- **Study text**:
[Start of Attachment]

Instant Checkout in ChatGPT, powered by @stripe. pic.twitter.com/kTqhoNkIet
— Patrick Collison (@patrickc) September 29, 2025
Dev Day incoming
Not a real announcement yet, but as a sidenote: If you have nothing better to do this afternoon (10AM PT), you might want to check out OpenAI's DevDay stream. Expected announcements include API improvements, an Agent builder, and potentially updated voice/image models.
Anthropic: Claude Sonnet 4.5
The last few weeks, I kept talking about Anthropic really needing a win right about now. This week, it seems they might have got one: Sonnet 4.5.
In benchmarks, the model matches/slightly outperforms Opus 4 (which I already really liked!) at Sonnet prices (high-but-stomachable). Practically, this feels like things are slowing a bit, given that we're not getting a step-function performance increase from this, but personally I've found the model to just have really, really good vibes - it's just incredibly nice to talk to in a way that we haven't really seen in a while. It's a good model.

[End of Attachment]

- **Record set**:
[Start of Attachment]

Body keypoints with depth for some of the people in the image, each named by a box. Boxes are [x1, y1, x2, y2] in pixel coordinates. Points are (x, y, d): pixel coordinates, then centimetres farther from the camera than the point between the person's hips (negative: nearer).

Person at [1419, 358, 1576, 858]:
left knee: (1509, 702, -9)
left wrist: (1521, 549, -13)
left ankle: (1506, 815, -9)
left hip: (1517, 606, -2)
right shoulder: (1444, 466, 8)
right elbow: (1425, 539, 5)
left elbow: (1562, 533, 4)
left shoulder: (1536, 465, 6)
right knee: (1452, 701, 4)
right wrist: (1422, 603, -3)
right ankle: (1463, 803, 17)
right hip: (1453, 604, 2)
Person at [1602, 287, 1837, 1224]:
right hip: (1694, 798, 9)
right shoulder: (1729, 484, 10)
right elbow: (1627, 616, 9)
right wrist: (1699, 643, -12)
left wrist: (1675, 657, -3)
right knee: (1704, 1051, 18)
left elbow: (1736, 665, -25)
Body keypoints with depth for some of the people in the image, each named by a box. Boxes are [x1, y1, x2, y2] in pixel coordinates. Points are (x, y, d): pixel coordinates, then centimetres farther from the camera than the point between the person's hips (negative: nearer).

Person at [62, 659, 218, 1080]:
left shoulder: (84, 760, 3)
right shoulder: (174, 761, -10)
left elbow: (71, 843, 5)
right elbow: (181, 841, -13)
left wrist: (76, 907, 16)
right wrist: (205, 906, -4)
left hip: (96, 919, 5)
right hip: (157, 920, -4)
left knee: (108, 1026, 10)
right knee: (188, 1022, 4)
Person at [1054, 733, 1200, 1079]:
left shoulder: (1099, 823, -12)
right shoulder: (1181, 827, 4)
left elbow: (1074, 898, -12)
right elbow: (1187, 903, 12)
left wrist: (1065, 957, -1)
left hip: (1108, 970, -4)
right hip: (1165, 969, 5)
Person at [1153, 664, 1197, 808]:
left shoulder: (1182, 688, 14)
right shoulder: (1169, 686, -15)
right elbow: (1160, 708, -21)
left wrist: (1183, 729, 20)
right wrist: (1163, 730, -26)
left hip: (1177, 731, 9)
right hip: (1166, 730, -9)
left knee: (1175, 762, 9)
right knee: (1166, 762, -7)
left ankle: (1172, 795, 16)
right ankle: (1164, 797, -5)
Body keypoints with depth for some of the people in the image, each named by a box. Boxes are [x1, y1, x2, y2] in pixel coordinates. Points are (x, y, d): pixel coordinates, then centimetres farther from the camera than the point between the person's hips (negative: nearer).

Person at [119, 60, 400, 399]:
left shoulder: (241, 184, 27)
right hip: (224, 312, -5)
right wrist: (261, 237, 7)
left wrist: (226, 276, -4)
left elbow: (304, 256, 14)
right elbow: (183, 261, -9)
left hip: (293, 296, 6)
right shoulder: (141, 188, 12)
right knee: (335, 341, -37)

[End of Attachment]

- **Instructions to follow**:
Answer these from the text on AI announcements.
(a) Which company powers Instant Checkout in ChatGPT?
(b) At what time is the DevDay stream set to start?
(c) In benchmarks, which model does Sonnet 4.5 match or slightly outperform?

- **Finished task**:
(a) Stripe
(b) 10AM PT
(c) Opus 4